The road ended suddenly at the steps of the towering, twin-spired Saint-Augustin church in the small Acadian Peninsula town of Paquetville, Canada. Davin wasn’t here to seek spiritual guidance, but he sure could have used some. He’d lost his way while searching for an even tinier Northern New Brunswick town called Petit-Paquetville, where devout whiskey maker Sébastien Roy plies his trade. He founded Distillerie Fils du Roy here in 2011, 132 years after Saint-Augustin was built in 1879, and eight Roy generations after the British began deporting Acadians from the region in 1755.
Roy’s passion for distilling and his drive to celebrate his past began when he was 14 and eyeing the jar his mother used to pickle eggs, an eastern Canadian delicacy. “I started making alcohol a long time before internet and computers,” says Roy in a charming Chiac-Acadian-French accent. “My parents had encyclopedias and that’s where I read about fermentation. The book explained that if you mix water, sugar and yeast in a closed container, you will have fermentation.”
Roy did precisely that in the pickled-egg jar, then hid the container in his bedroom closet, astonished that by the next day the liquid was moving. “I was amazed I was able to create life with kitchen products.”

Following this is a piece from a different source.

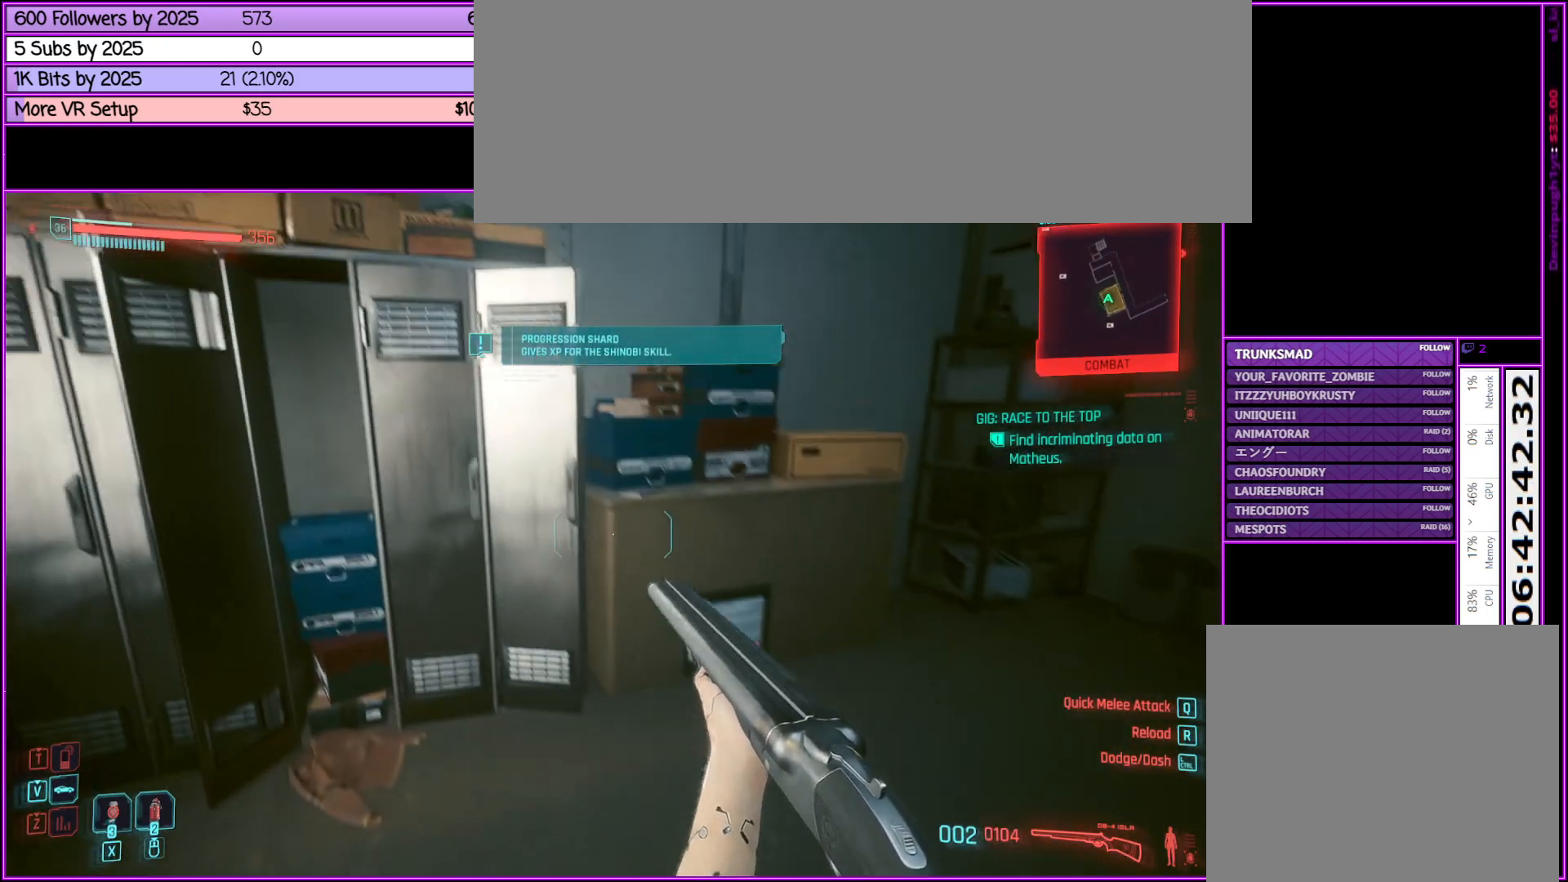
{"keys": ["w"], "mouse": [], "events": [[450, "w", "down"]]}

But, the possibility of going blind drinking the brew frightened him. “It wasn’t until I went to university that I learned when you ferment sugar, you will not become blind.” Roy pursued his higher education, fermenting beer and wine in his apartment while working in a brew-your-own shop. He didn’t collect a paycheck; he worked on the barter system, exchanging hours for products. “That’s where I experimented with basic fermentation,” he recalls.
After graduating from university, Roy started a brewery, working with a microbiologist who helped expand his understanding of fermentation. But a trip to Prague changed everything. “The first time I tasted something that really resonated with me was 2007 when I tried absinthe in the Czech Republic.”
When Roy came back to Canada, he went straight to his garden and pulled up all the vegetables, replacing them with wormwood, anise and absinthe botanicals. In 2009, he registered a still then began researching how to create a base spirit. The New Brunswick economy was in a tailspin and by 2011, Roy’s mother had concerns about her job in the printing industry.
All around him Roy, a government public servant, saw job cuts. Time for plan B. “I sold the brewery and opened a distillery with my mother,” he remembers.
Together, they took microdistilling to a literal level, starting in a building with a production area of just 18.5 x 9 feet.
The two worked day jobs during the week then would distil on weekends non-stop, one asleep on lawn chairs while the other watched the still. Any revenues were reinvested into more equipment and enlarging the distillery. Still, that feeling of uncertainty resonated with him more than dribbling absinthe over a sugar cube did. One of Roy’s goals became supporting New Brunswick’s economy so people wouldn’t have to leave to find work. More job opportunities are on the horizon now with the construction of New Brunswick’s first malt house and
a laboratory for producing yeast. “We will have a better capacity to analyse and completely understand what is going on with flavour development,” says Roy.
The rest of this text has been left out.